For an asynchronous operation, however, I'm a bit at a loss. In the example below, the asynchronous operation is represented by a call to setTimeout(). Obviously, observer.complete() will be called before any of the values are passed to observer.next().

const asyncOp = () => (source) =>
  new rxjs.Observable(observer => {
    return source.subscribe({
      next: (x) => setTimeout(() => observer.next(x), 100),
      error: (e) => observer.error(err),
      complete: () => observer.complete()
    })
  });
  
rxjs.from([1, 2, 3]).pipe(asyncOp()).subscribe(x => console.log(x));
<script src="https://cdnjs.cloudflare.com/ajax/libs/rxjs/6.2.2/rxjs.umd.min.js">
</script>

So the question is: what is the idiomatic RxJS approach to make it so that the call to observer.complete() is only made after all values are asynchronously passed to observer.next()? Should I be manually keeping track of pending calls or is there a more "reactive" solution?

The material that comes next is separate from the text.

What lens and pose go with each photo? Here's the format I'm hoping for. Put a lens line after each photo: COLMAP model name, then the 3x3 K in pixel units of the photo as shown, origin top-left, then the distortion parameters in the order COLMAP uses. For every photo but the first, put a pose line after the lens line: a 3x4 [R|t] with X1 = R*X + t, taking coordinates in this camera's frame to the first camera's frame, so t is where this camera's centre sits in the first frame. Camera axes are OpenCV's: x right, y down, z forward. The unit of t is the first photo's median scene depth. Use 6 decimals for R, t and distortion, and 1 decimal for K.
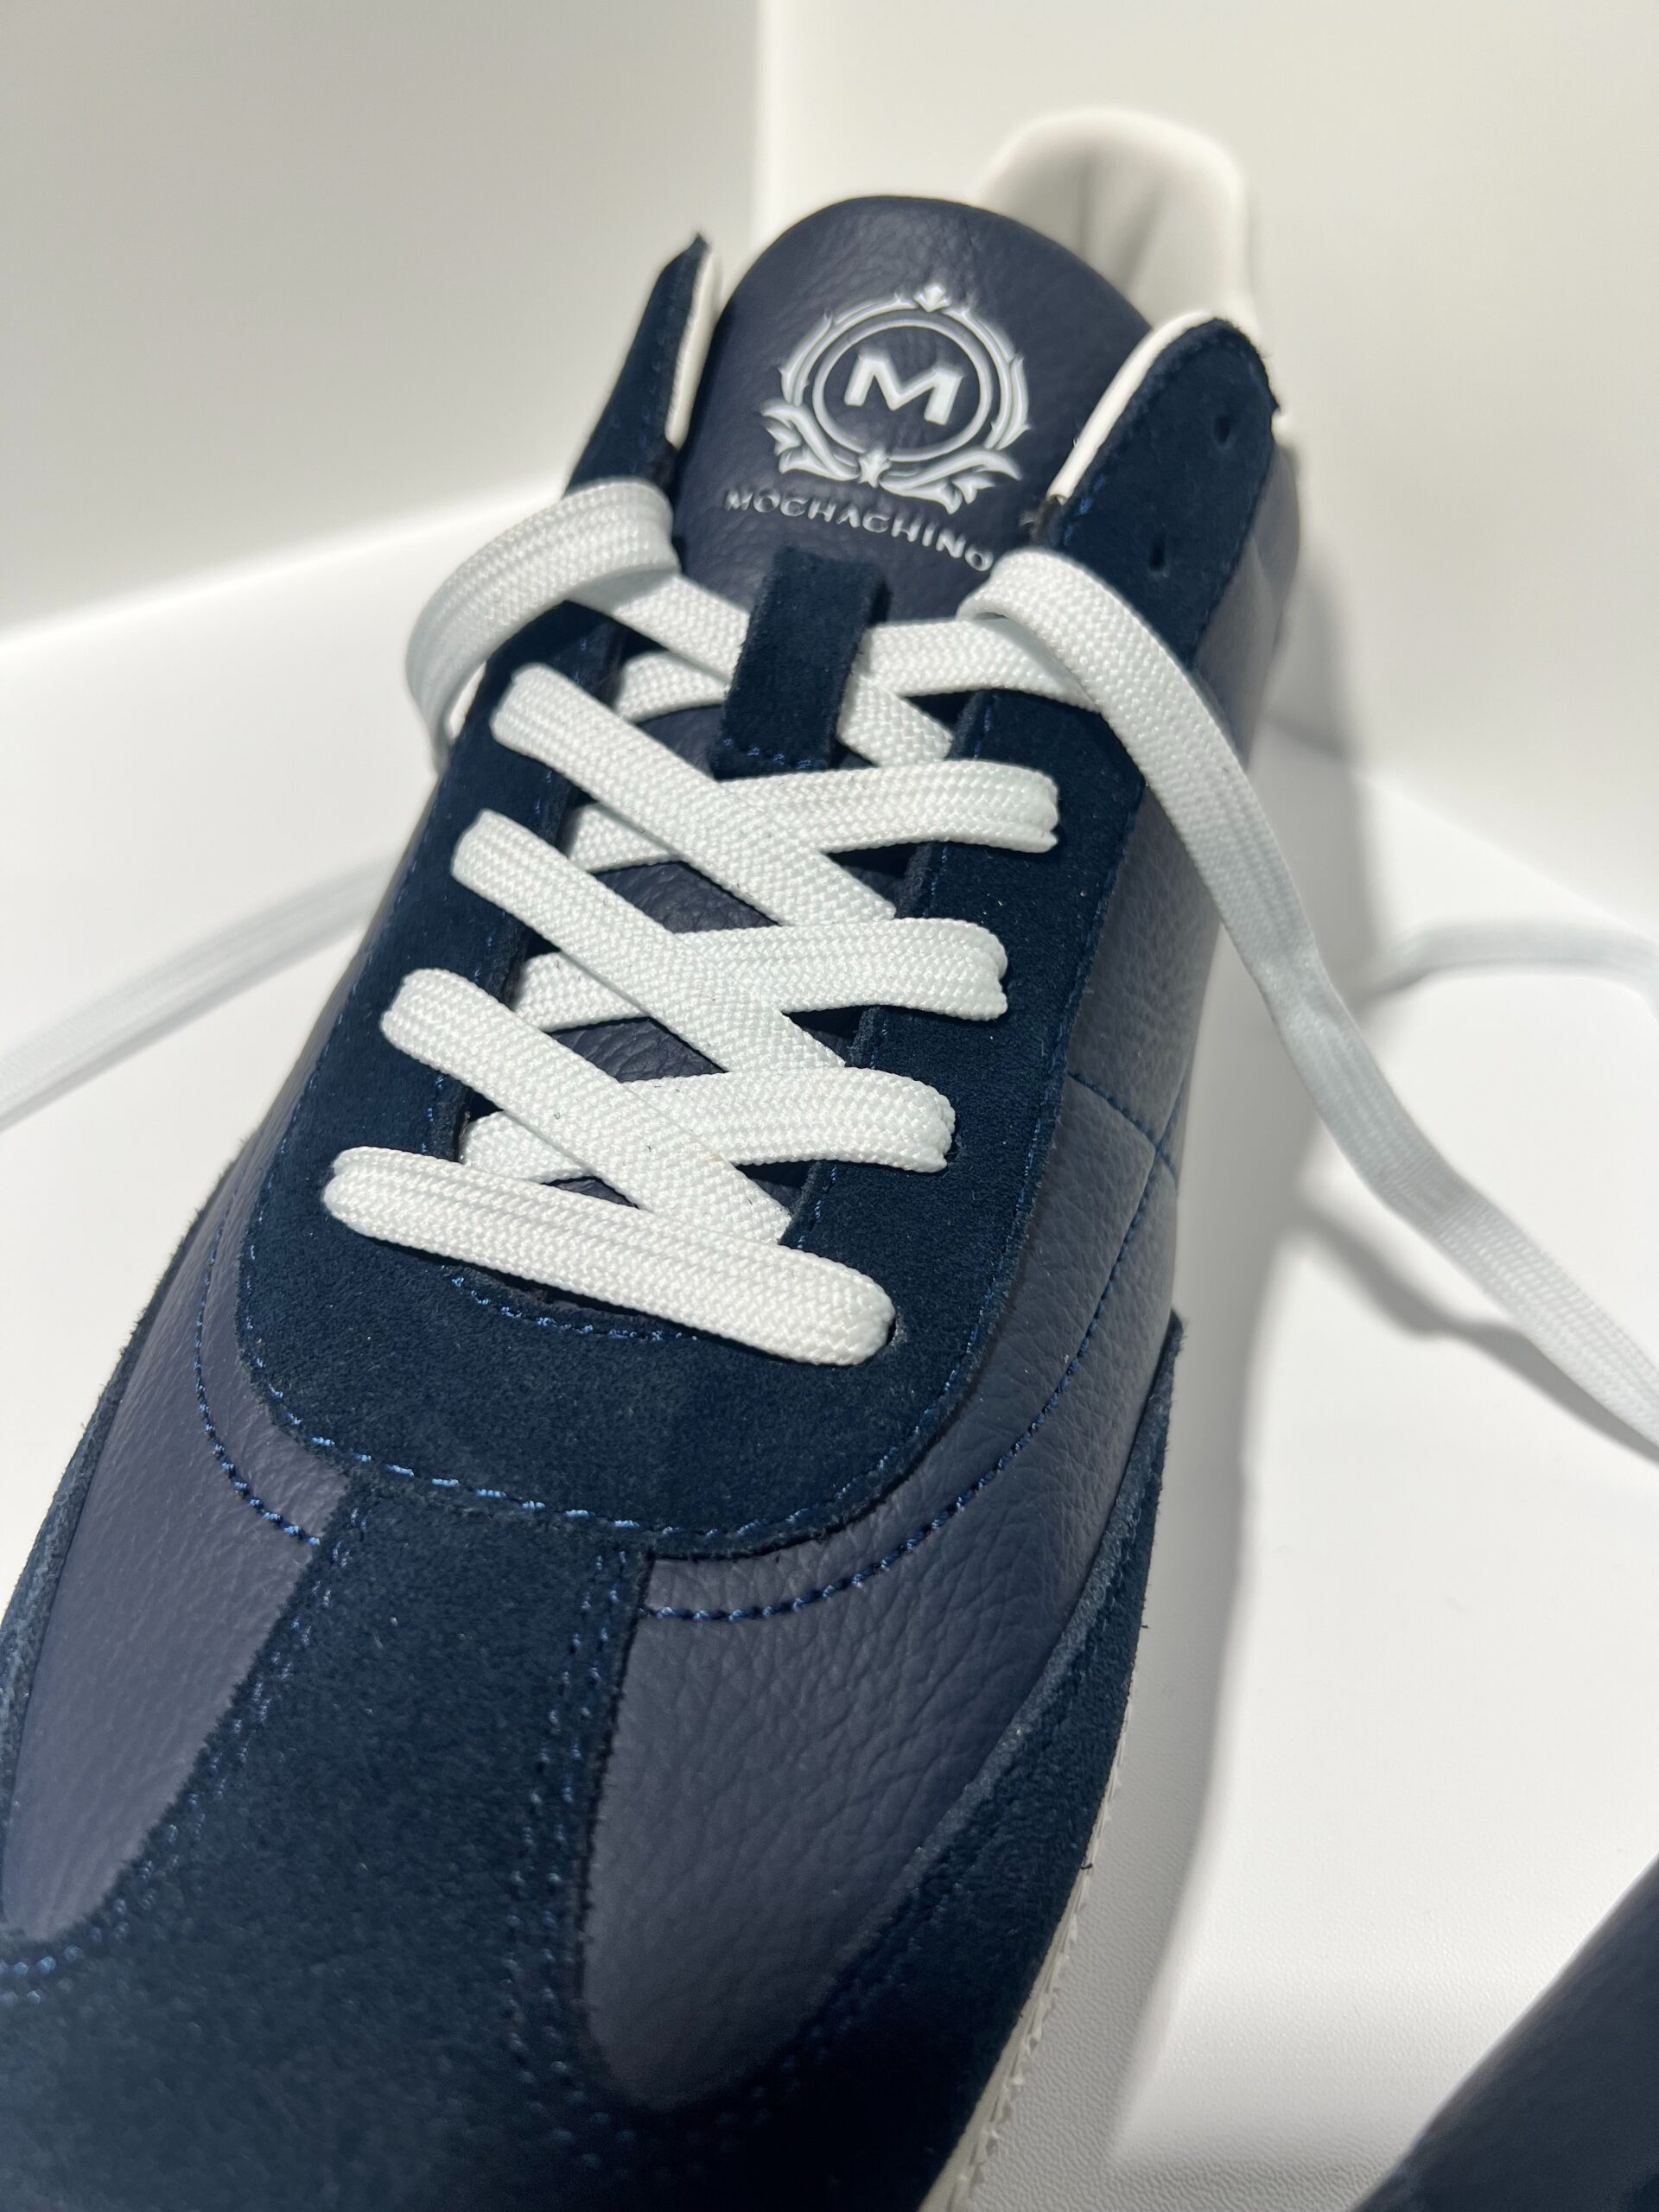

(Note that the example above is a simplification of my actual code, and that the call to setTimeout() is meant to represent "any asynchronous operation". I'm looking for a general approach to dealing with async operations in pipeable operators, not advice on how to deal with delays or timeouts in RxJS.)


Solution

  • One line of thought could be to restructure your asyncOp to use other operators such as mergeMap.

    This is the code that reproduces your example using this approach

    const asyncOp = () => source => source.pipe(mergeMap(x => of(x).pipe(delay(100))));
    from([1, 2, 3]).pipe(asyncOp1()).subscribe(x => console.log(x));
    

    Whether this is something worth considering depends on what your asyncOp does. If it is asynchronous because it relies on some callback, like in case of https calls or reads from file system, than I think this approach can work since you can turn a callback based function into an Observable.